Ainda que a presença de alguns componentes presenciais em cursos na modalidade EaD, assim como alguns componentes EaD em cursos presenciais não desconfigura sua caracterização original, para fins documentais, como resoluções de mobilidade acadêmica, é possível a indicação explícita da realização “integral” ou “parcial” da modalidade EaD ou presencial no curso sem, com isso, retornar-se ao conceito de hibridismo, já discutido anteriormente como não adequado à essa definição.
Com relação à Educação Básica, de acordo com a Lei de Diretrizes e Bases da Educação, Lei n.º 9.394/1996, a Educação a Distância só pode ser utilizada no ensino fundamental como complementação da aprendizagem ou em situações emergenciais e é permitida na oferta de cursos técnicos a nível médio a distância, desde que devidamente autorizados. Porém, a Resolução CNE/CEB n.º 7/2010 vai dizer no seu artigo 46 que a oferta de cursos de Educação de Jovens e Adultos, nos anos finais, entre o sexto e nono anos, poderão ser a distância, desde que devidamente credenciados para tal. Assim, na Universidade Federal de Goiás não vimos a necessidade de uso da modalidade EaD na educação básica, porém o uso de tecnologias e da educação híbrida são possibilidades a serem regulamentadas a posteriori.
No que tange à oferta de carga horária na modalidade EaD em cursos de graduação e pós-graduação presenciais, ofertados por Instituições de Educação Superior - IES pertencentes ao Sistema Federal de Ensino, normalmente regulamentada por portarias do MEC/CNE, cabe destacar que ela não mais caracteriza os cursos de graduação e pós-graduação em nenhuma das definições apresentadas acima.

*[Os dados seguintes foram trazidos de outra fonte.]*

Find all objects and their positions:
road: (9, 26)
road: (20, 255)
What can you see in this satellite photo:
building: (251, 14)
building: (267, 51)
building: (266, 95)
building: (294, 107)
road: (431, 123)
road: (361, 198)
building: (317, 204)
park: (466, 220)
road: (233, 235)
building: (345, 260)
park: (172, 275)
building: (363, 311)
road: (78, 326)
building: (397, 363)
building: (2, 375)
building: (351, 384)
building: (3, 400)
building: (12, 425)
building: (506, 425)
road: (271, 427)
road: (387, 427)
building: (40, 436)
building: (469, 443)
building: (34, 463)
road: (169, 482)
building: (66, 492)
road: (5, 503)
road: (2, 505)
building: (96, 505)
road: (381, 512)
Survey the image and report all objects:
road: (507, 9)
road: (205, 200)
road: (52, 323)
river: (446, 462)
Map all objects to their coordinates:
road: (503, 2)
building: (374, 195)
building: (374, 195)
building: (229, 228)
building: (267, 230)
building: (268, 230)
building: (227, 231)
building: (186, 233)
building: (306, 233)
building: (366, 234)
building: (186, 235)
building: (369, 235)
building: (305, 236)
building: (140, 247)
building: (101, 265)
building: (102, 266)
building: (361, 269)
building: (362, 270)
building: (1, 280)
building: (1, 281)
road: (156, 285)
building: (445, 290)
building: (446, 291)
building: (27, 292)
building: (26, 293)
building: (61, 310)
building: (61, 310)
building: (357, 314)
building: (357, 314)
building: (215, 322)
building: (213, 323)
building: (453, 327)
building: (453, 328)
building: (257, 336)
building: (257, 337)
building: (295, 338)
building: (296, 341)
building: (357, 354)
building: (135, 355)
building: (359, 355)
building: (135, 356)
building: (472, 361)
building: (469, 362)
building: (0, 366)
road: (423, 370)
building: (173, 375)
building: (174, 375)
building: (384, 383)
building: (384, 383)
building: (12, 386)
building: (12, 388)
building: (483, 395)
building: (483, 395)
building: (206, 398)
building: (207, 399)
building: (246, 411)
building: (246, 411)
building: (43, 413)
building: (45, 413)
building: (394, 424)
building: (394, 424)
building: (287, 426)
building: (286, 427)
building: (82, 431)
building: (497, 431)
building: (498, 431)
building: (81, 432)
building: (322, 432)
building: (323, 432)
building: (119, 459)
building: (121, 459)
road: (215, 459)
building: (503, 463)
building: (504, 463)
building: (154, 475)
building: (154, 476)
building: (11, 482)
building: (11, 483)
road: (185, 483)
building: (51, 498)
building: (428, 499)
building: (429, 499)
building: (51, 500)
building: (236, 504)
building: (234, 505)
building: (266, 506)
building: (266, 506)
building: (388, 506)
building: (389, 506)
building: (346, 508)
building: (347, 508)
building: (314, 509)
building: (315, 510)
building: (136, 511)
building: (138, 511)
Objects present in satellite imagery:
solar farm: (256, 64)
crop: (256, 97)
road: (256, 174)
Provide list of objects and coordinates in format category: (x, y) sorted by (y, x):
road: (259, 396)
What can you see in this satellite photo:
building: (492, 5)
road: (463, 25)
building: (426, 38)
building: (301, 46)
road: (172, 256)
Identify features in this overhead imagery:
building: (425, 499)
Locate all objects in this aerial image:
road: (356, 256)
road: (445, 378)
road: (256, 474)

No entanto, ressaltamos que, referente a essa possibilidade de oferta (adoção de percentual de carga-horária em EaD em curso presencial), desde que em consonância com a legislação vigente, este percentual estará sujeito às mesmas definições e orientações indicadas no presente documento, uma vez que é entendido como análogo à modalidade a distância e apresentando as mesmas demandas de disciplinas oferecidas em um curso totalmente a distância ou no modelo híbrido.
Por fim, a UFG entende que a EaD, enquanto modalidade, não se resume a uma metodologia estanque, ou à mera substituição da presencialidade de sala de aula por encontros síncronos mediados pelas tecnologias. Sendo assim, seu alcance nos cursos deve depender das especificidades de cada área e do modo como seu corpo docente visa sua implementação para o melhor atendimento às demandas dos alunos, seja na qualidade na formação, seja na democratização do acesso à universidade.